This is an ICML02 paper by Garg, Har-Peled & Roth: http://sarielhp.org/p/01/bounds/bounds.pdf
The equation after eq. (3) is the well-known symmetrization trick for $\sup_{h\in {\mathcal H}} |E(h)-\hat{E}(h)|$ using a ghost sample, and holds for all $\epsilon>0$. The notation is this: ${\mathcal H}$ is a function class, $E[h]$ is the generalization error of $h$, and $\hat{E}[\cdot]$ is empirical error on a training set. $\epsilon>0$ is a fixed small positive constant.

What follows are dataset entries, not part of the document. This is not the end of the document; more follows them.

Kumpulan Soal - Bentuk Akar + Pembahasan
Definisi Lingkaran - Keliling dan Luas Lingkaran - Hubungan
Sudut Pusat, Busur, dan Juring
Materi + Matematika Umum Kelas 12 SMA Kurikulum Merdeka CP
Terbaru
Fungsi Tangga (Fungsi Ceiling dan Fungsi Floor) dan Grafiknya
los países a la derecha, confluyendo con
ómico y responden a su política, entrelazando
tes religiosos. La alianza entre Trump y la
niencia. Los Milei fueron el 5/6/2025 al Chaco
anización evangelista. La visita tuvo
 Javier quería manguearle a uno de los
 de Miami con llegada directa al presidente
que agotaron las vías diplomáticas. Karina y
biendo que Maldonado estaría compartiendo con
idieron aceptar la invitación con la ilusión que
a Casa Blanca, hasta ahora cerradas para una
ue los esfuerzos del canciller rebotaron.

Now, in the next equation they chose to replace $\epsilon$ by $\rho$ --- but the problem is, this $\rho$ is a function of $h$ and of the training sample $S$, (through the expression of $\epsilon_1(S,\delta)$ on the top of the previous page, which depends on $\nu$, which depends on $h$). In consequence, in the probability on the r.h.s. now we have an inequality that has $\sup_h$ on its l.h.s. but $\rho=\rho(h,S)$ on its r.h.s.
Is this faulty or am I missing something?
First I thought it's just sloppy notation -- if the $\rho$ did not depend on the training sample then one could replace it with a constant $c$, restrict the function class $\mathcal H$ to have $\rho(h)<c$, and do Structural Risk Minimization over values of $c$. But since $\rho$ also depends on $S$ this is not workable as we cannot have $\mathcal H$ defined to depend on $S$. It seems to me that the only fix would be to restrict $\mathcal H$ to have $\rho(h,S)<c$ $\forall S$ of size $N$? -- that would be very strong and impractical. Any thoughts would be much appreciated.